The work ethic / Forged in Genesis
by Marc Ambler | Published: 2 February 2021 (GMT+10)
https://creation.com/work-ethic


He is treating the merely physical capacity for ambling*** - going slow - as the sin of idleness. Now, this is bad theology, as all trades are not such as require quick and large actions by the arms and legs, like his present occupation of speaking and writing.

Now, I do not think ambling is a thing to repent of - I think it is a thing to take into account when you chose your trade. I have chosen mine, as writing. It works better if you do amble. So does poetry, so does musical composition, and so do a lot of other things.

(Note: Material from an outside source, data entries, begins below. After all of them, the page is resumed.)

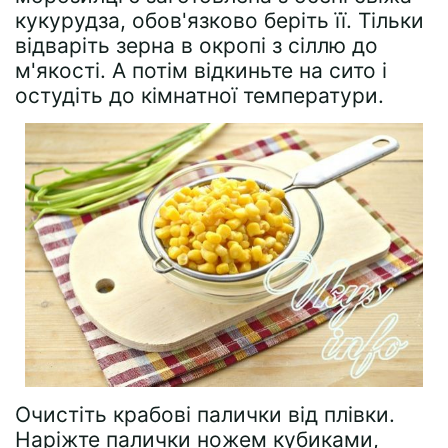
кукурудза, обов'язково беріть її. Тільки
відваріть зерна в окропі з сіллю до
м'якості. А потім відкиньте на сито і
остудіть до кімнатної температури.
Очистіть крабові палички від плівки.
Наріжте палички ножем кубиками,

If CMI thinks I will "repent of my sins including laziness" when it comes to ambling ... no, I am not that sluggish about learning theology!

Hans Georg Lundahl
Paris
Candlemass
2.II.2021

Update next day : by too little ambling, too much hurry, I did not garble the theological content of the essay, but did so with the mathematical content of a footnote. The 0.2425 days per year or 97 leapdays in 400 years, are, per year, 5 hours indeed, but not 15 minutes, but 49 minutes and 12 seconds. Why did I go wrong? I saw that one twentyfifth of "it all" was replaced by a quarter of itself, but forgot that "it all" was not the 24 hours of a day-and-night, but the six hours of a fourth such. Now, this means, instead of approximating to 1 hour, as I did, I need to find 1/25 of 6 hours and then take that away and then add back a quarter as much. This is 14.4 minutes away and then 3.6 minutes back. 360 - 14.4 = 345.6. 345.6 + 3.6 = 349.2 minutes, that is five hours, 49 minutes and 1/5 of a minute which is 12 seconds. Or I count leapseconds in 400 years, 97*24*60*60, 8 380 800 seconds, dividing which by 400 comes like dividing 83 808 seconds by 4, which is 20 952 seconds each year, and in 20 900 I take away 300*60, or 18 000, in 2 900 I take away 40*60 or 2 400, in the remaining 552 I take away 9*60 which is 540 and that leaves 12 seconds. The 349 minutes are obviously 5 hours and 49 minutes.

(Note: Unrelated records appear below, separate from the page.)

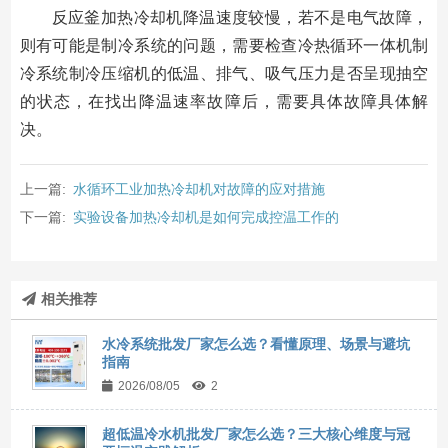
反应釜加热冷却机降温速度较慢，若不是电气故障，
则有可能是制冷系统的问题，需要检查冷热循环一体机制
冷系统制冷压缩机的低温、排气、吸气压力是否呈现抽空
的状态，在找出降温速率故障后，需要具体故障具体解
决。
上一篇:
水循环工业加热冷却机对故障的应对措施
下一篇:
实验设备加热冷却机是如何完成控温工作的
相关推荐
水冷系统批发厂家怎么选？看懂原理、场景与避坑
指南
2026/08/05
2
超低温冷水机批发厂家怎么选？三大核心维度与冠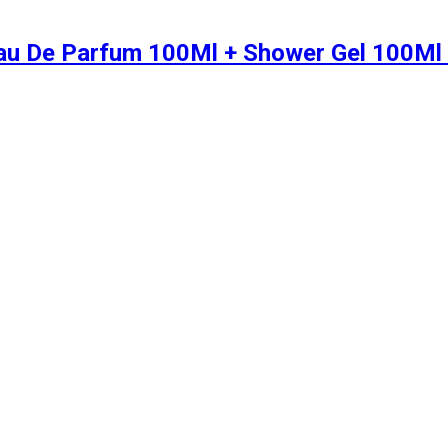
Eau De Parfum 100Ml + Shower Gel 100Ml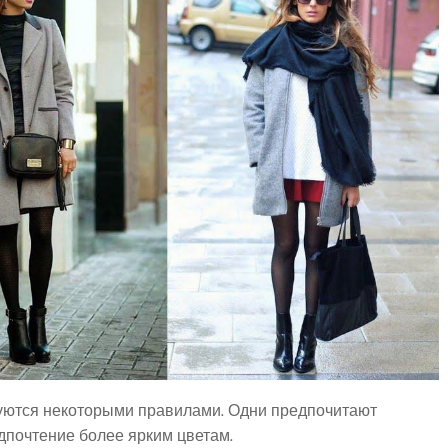
вуются некоторыми правилами. Одни предпочитают
едпочтение более ярким цветам.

As a bonus, "ambler" would comme from "ambuleur" and ultimately from "ambulator" = stroller. When a medical practitioner does the round in a hospital, being a stroller is very much not being a sluggard. Going quietly from patient to patient, taking time to talk with each, calms, cheers, and allows a better view of their medical status than rushing on./HGL

Update later : Marc Ambler made a follow up, here:

CMI : Why should a Christian ‘labour and toil’?
20 February 2021 (GMT+10) (Feedback)
https://creation.com/christian-labour-toil


It is mainly very sound, only, this takes away the connection to the Reformation. The Reformers and people in their wake were not so sound./HGL

PS to second update : it also takes away any reason for Marc Ambler to be ashamed of ambling. Because being slow does allow for certain types of productivity which are otherwise fairly inaccessible./HGL

* Yes, I know, a Hebrew year is never ever 52 weeks plus one or two days. It's either a few weeks shorter, like twelve lunar months, or a few weeks longer, like thirteen lunar months, with a repeat of Adar. However, as the limit from Adar to Nisan goes by the maturity of sheaves of wheat, which is linked to the solar cycle on average, so on average Jewish years will be same as Gregorian ones, namely 365.2425 days per year. 52 weeks, 1 day, 5 hours and 15 minutes 49 minutes, 12 seconds. ** Hillel II actually lived after Christ, and it is to his credit or discredit that the Hebrew year is not strictly by on the spot astronomical and vegetational observation, but claculated in advance. In the time of Christ, it could theoretically happen that the month of Nisan started on different days due to different observers, as recently it happened to Muslims with Ramadan. And obviously with any other months each of these calendars. As to Nisan, I suspect this is a reason why Christ had His seder on Maundy Thursday, and Jews (enemies of Christ, when narrator uses the word in the Gospel of St. John) had theirs on Good Friday. *** Defined by Mark Ambler : "I am inclined to ‘move slowly’, a diplomatic way of saying I am naturally lazy. As a teenager and young adult, I was a grifter who put in the minimum amount of effort to get by."